In the sixth century, there was a schism among Manichaeans between the Denawars and the see of Babylon, in response to persecution in Mesopotamia. The see of Babylon was the predominant sect of the Middle East, while the Denawars were prevalent in Sogdiana and founded by Shad Ohrmazd; however, they viewed Mar Ammo as their founder since he established Manichaeism in the region. The rift between the eastern and western Manichaeans was not caused by any doctrinal matters. The seat of the Archegos remained in Seleucia-Ctesiphon, but the influence on Manichaeism mostly came from Transoxiana.

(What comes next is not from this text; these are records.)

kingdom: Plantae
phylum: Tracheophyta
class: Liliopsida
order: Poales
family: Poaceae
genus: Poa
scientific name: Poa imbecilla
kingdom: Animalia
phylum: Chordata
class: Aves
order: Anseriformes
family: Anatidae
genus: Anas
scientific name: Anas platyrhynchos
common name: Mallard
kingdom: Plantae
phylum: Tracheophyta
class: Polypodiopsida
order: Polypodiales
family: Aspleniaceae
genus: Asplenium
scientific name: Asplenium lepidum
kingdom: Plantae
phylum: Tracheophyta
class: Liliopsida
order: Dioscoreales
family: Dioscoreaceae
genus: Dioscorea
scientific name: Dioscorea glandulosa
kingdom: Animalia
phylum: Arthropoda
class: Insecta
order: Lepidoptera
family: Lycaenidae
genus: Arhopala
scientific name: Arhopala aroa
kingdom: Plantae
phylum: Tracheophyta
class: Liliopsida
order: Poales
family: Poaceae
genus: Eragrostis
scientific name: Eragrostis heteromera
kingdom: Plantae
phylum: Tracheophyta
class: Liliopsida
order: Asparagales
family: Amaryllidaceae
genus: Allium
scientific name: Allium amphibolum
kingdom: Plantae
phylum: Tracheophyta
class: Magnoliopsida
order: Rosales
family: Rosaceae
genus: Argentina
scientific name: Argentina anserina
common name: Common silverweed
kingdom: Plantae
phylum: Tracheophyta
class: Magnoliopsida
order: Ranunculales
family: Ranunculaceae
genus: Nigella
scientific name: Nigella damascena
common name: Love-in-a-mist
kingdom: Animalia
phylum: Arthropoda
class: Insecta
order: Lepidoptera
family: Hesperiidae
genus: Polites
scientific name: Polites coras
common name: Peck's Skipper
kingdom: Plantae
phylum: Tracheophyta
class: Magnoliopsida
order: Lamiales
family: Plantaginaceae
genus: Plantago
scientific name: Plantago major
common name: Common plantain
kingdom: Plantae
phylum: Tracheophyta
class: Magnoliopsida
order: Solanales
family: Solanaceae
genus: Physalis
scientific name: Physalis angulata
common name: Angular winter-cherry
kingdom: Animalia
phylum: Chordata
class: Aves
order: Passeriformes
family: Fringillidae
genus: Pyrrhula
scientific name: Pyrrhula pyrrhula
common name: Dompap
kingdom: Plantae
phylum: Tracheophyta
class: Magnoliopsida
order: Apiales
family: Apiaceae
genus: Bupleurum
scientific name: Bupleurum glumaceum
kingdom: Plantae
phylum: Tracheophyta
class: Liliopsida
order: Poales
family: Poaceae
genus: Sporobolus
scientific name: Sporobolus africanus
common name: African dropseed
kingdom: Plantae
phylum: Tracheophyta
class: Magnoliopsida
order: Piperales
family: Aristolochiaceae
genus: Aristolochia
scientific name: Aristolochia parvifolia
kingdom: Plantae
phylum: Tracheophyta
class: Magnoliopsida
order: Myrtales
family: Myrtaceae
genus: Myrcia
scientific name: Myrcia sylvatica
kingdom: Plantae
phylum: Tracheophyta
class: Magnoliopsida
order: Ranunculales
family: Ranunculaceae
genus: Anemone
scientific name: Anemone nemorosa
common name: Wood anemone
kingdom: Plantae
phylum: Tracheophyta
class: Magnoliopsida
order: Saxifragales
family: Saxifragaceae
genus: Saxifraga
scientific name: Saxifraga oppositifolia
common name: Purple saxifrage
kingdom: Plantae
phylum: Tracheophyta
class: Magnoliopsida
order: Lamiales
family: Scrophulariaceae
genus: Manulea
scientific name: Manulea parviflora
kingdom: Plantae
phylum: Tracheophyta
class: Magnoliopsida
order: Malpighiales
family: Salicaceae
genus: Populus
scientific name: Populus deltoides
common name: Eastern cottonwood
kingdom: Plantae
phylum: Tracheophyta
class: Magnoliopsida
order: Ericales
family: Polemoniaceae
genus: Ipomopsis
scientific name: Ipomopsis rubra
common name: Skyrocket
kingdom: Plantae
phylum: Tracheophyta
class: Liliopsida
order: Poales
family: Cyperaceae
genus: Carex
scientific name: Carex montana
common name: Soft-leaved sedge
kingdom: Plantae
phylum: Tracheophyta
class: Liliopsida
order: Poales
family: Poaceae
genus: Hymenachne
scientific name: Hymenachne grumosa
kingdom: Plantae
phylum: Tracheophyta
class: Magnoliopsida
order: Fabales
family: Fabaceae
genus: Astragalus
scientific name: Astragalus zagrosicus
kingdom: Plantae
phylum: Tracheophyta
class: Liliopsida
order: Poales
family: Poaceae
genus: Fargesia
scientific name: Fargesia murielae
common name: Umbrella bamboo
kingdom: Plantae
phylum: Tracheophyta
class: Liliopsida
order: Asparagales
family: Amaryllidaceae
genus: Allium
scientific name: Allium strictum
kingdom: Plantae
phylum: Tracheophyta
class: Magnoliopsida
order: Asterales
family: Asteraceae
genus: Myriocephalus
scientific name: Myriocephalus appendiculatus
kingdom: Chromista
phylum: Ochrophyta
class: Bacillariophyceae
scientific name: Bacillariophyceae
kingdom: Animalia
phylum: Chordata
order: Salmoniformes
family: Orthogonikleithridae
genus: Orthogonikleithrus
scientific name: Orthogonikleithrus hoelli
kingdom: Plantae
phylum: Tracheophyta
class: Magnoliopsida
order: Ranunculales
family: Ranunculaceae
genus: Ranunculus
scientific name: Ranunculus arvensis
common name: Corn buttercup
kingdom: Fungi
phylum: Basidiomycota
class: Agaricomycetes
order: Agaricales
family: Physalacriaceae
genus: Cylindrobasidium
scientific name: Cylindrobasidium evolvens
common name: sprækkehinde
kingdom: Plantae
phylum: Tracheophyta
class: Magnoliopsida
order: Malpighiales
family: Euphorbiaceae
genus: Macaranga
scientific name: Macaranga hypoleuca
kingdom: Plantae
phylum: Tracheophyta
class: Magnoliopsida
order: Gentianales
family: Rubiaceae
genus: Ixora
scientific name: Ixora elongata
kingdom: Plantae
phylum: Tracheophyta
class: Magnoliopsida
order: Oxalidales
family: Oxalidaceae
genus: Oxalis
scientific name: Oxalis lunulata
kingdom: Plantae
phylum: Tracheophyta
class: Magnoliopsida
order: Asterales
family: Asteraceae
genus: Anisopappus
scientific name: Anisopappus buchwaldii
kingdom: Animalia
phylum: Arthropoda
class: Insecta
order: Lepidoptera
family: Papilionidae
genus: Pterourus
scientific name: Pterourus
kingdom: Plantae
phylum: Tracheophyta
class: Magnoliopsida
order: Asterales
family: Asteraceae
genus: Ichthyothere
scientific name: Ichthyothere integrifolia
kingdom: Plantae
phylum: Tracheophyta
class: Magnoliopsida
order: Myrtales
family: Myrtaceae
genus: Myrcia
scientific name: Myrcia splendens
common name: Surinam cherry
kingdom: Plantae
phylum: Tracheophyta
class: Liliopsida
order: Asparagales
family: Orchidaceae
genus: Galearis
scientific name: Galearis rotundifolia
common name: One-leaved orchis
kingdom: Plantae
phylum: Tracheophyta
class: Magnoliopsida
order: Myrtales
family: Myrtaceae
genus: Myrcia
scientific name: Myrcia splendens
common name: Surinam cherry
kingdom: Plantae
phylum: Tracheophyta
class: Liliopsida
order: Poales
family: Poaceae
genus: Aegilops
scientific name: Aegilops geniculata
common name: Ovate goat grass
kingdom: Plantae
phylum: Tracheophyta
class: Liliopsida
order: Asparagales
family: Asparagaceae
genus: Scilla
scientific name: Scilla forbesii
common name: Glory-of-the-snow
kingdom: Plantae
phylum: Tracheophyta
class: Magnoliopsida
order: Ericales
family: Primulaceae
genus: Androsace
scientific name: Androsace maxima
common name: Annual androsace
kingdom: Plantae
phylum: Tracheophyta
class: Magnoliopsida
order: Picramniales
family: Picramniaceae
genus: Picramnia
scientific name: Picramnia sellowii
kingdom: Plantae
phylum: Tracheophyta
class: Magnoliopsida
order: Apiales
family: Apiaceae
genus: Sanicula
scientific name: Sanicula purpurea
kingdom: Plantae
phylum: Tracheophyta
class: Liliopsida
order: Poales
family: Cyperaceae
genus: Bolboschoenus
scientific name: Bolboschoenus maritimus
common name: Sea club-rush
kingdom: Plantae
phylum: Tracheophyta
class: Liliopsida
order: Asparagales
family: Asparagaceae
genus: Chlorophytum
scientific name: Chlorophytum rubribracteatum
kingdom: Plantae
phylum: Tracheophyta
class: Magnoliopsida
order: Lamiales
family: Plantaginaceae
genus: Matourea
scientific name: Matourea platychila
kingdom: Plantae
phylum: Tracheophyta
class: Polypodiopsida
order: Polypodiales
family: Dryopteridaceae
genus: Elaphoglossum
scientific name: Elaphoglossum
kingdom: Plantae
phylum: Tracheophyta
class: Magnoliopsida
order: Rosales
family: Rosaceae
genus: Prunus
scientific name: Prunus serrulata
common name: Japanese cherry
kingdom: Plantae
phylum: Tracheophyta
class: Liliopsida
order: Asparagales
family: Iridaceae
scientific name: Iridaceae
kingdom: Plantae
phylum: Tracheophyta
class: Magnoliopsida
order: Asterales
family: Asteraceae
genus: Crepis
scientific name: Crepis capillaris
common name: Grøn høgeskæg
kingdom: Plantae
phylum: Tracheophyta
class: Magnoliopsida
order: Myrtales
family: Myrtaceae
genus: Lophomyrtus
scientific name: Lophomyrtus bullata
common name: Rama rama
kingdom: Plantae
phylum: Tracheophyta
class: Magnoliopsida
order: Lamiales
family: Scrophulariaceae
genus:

After the Arab victory at the Battle of al-Qadisiyyah, the Manichaeans had a brief respite from persecution. As a result some returned to Mesopotamia from Khorasan.

The capital of the Denawars by the eighth century was centered in Qocho on the northern Silk Road. At the time it was active from at least Samarkand to Chang'an. The schism between the eastern and western churches was worked out and ended by the beginning of the eighth century.

At the end of the seventh century, Mihr was Archegos and the schism was reconciled. Mihr had relaxed many rules of Manichaeism regarding social relationship (Arabic wisallat). Mihr was succeeded by Zad Hurmuz, who in turn was succeeded by Miqlās. Miqlās attempted to restrict these rules once again, and this resulted in the development of a new schism between the Miqlāsiyya, who wanted the rules to be strict, and the Mihriyya, who wanted them to be loose.

The rise of the Abbasid Caliphate brought increased persecution in 750. Due to this persecution, the center of Manichaeism permanently shifted to Khorasan. Letters from Khorasan show the Miqlāsiyya-Mihriyya schism was still strong in 880.

Manichaeism, following its introduction into Sogdiana, would be spread in part by Sogdians eastward into the Tarim Basin and China. Manichaeism continues to be practiced despite a long history of persecution in China, though it became increasingly syncretic, and confined to southeastern China after the 14th century.